Get them wet again....then put them on the toner, after wash throughly and dry....

-- Jorge Gasteazoro (rossorabbit@hotmail.com), February 23, 2002.

Jorge is right on. However, one caveat: If the prints are not thoroughly fixed and/or washed, stains can result. Also, if you used a hardening fixer, the toning may not take place. In case of doubt I recommend the following procedure:

Soak the prints till completely wet (5-10 min)

Re-fix for 1/2 the recommended time in fresh non-hardening fixer (type and dilution up to you. I have used plain hypo with a dash of sodium sulfite for 3 minutes in the past. I now use a rapid fixer at "film strength" for 1 minute.)

Transfer the prints directly from the fixer to the toning bath WITHOUT an intermediate rinse.

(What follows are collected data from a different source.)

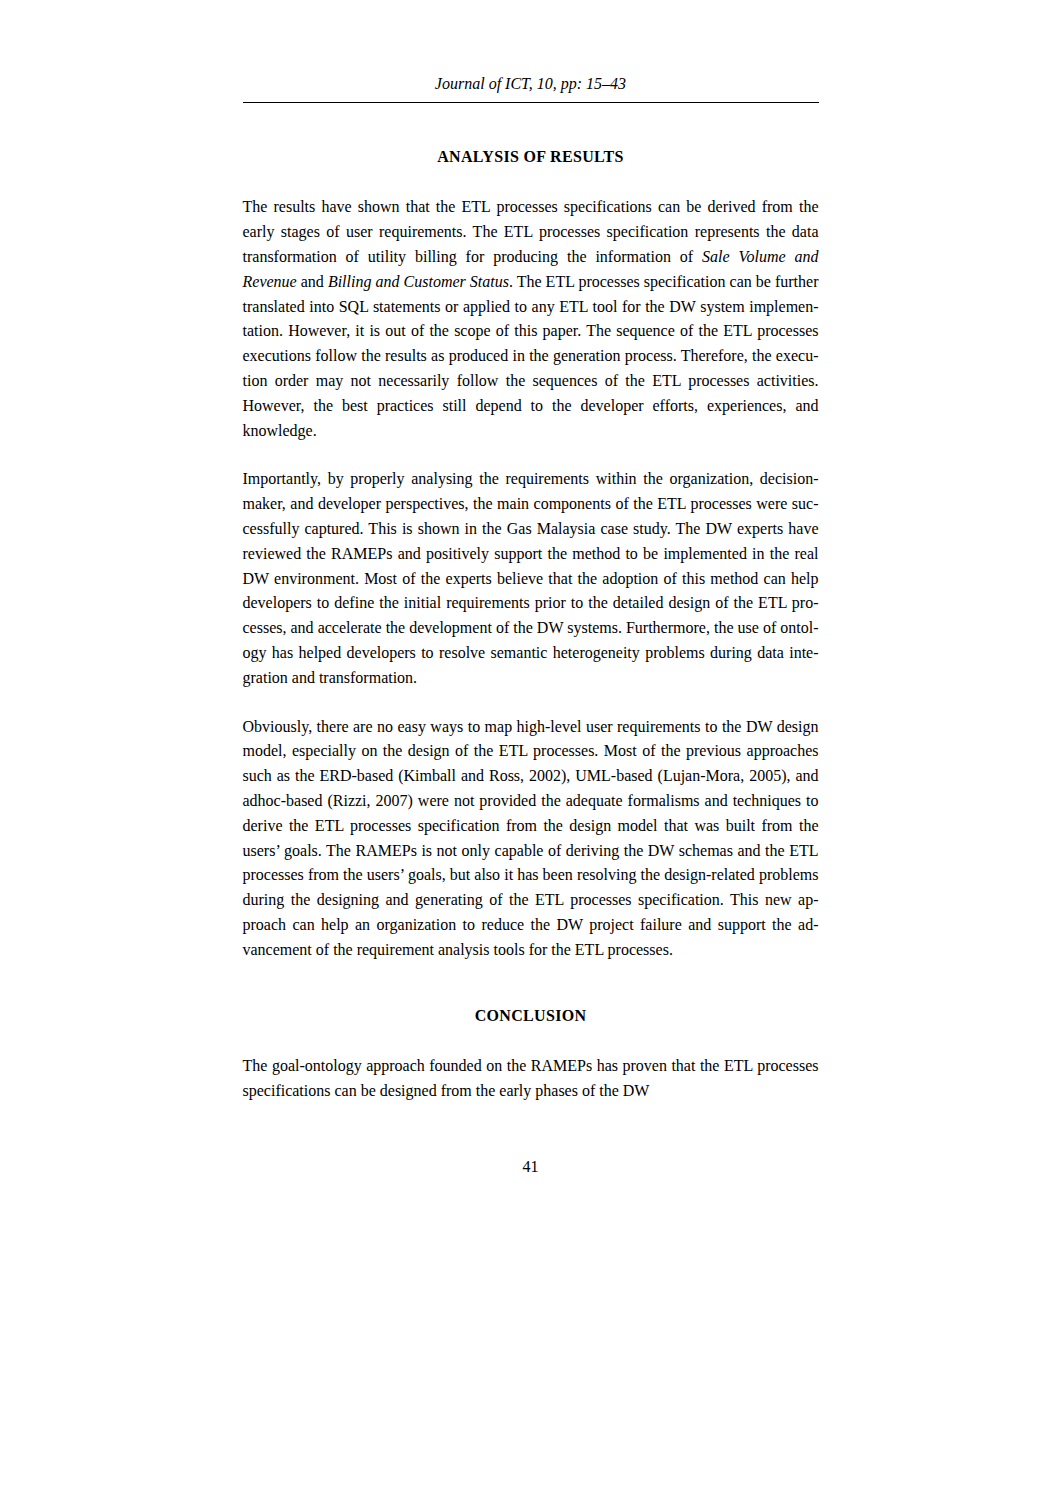Journal of ICT, 10, pp: 15–43
ANALYSIS OF RESULTS
The results have shown that the ETL processes specifications can be derived from the early stages of user requirements. The ETL processes specification represents the data transformation of utility billing for producing the information of Sale Volume and Revenue and Billing and Customer Status. The ETL processes specification can be further translated into SQL statements or applied to any ETL tool for the DW system implementation. However, it is out of the scope of this paper. The sequence of the ETL processes executions follow the results as produced in the generation process. Therefore, the execution order may not necessarily follow the sequences of the ETL processes activities. However, the best practices still depend to the developer efforts, experiences, and knowledge.
Importantly, by properly analysing the requirements within the organization, decision-maker, and developer perspectives, the main components of the ETL processes were successfully captured. This is shown in the Gas Malaysia case study. The DW experts have reviewed the RAMEPs and positively support the method to be implemented in the real DW environment. Most of the experts believe that the adoption of this method can help developers to define the initial requirements prior to the detailed design of the ETL processes, and accelerate the development of the DW systems. Furthermore, the use of ontology has helped developers to resolve semantic heterogeneity problems during data integration and transformation.
Obviously, there are no easy ways to map high-level user requirements to the DW design model, especially on the design of the ETL processes. Most of the previous approaches such as the ERD-based (Kimball and Ross, 2002), UML-based (Lujan-Mora, 2005), and adhoc-based (Rizzi, 2007) were not provided the adequate formalisms and techniques to derive the ETL processes specification from the design model that was built from the users’ goals. The RAMEPs is not only capable of deriving the DW schemas and the ETL processes from the users’ goals, but also it has been resolving the design-related problems during the designing and generating of the ETL processes specification. This new approach can help an organization to reduce the DW project failure and support the advancement of the requirement analysis tools for the ETL processes.
CONCLUSION
The goal-ontology approach founded on the RAMEPs has proven that the ETL processes specifications can be designed from the early phases of the DW
41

Tone until the desired tone change is reached. Then hypo-clear and wash as usual.

Hope this helps. ;^D)

-- Doremus Scudder (ScudderLandreth@compuserve.com), February 24, 2002.


The effect of hardeners in acid fixers is active only during the gelatin is wet. Once the gelatin-coasted material is dried, the effect is gone. Therefore, re-fixing is unnecessary as long as the original print is completely fixed (as it should be).

This is another reason hardener is pretty much unnecessary in most hand processing situations.

-- Ryuji Suzuki (rsuzuki@rs.cncdsl.com), February 24, 2002.


I would advise against going straight from fixer to selenium, and instead at least rinse the print and wash for three to five minutes before transferring to the selenium.

You can keep selenium for a long time, so no use contaminating it with any more fixer than necessary. There was a thread several months ago that discussed this issue that you might want to look up in the archives.

-- Jim Rock (jameswrock@aol.com), February 24, 2002.


If you're going for a heavy-toned look (reddish purple tone) and have trouble acheiving the intensity you want in a reasonable amount of time warm the toner up a bit. Selenium toners activity is affected by temperature and increasing the toner temp to 90-100 degrees can halve the toning time.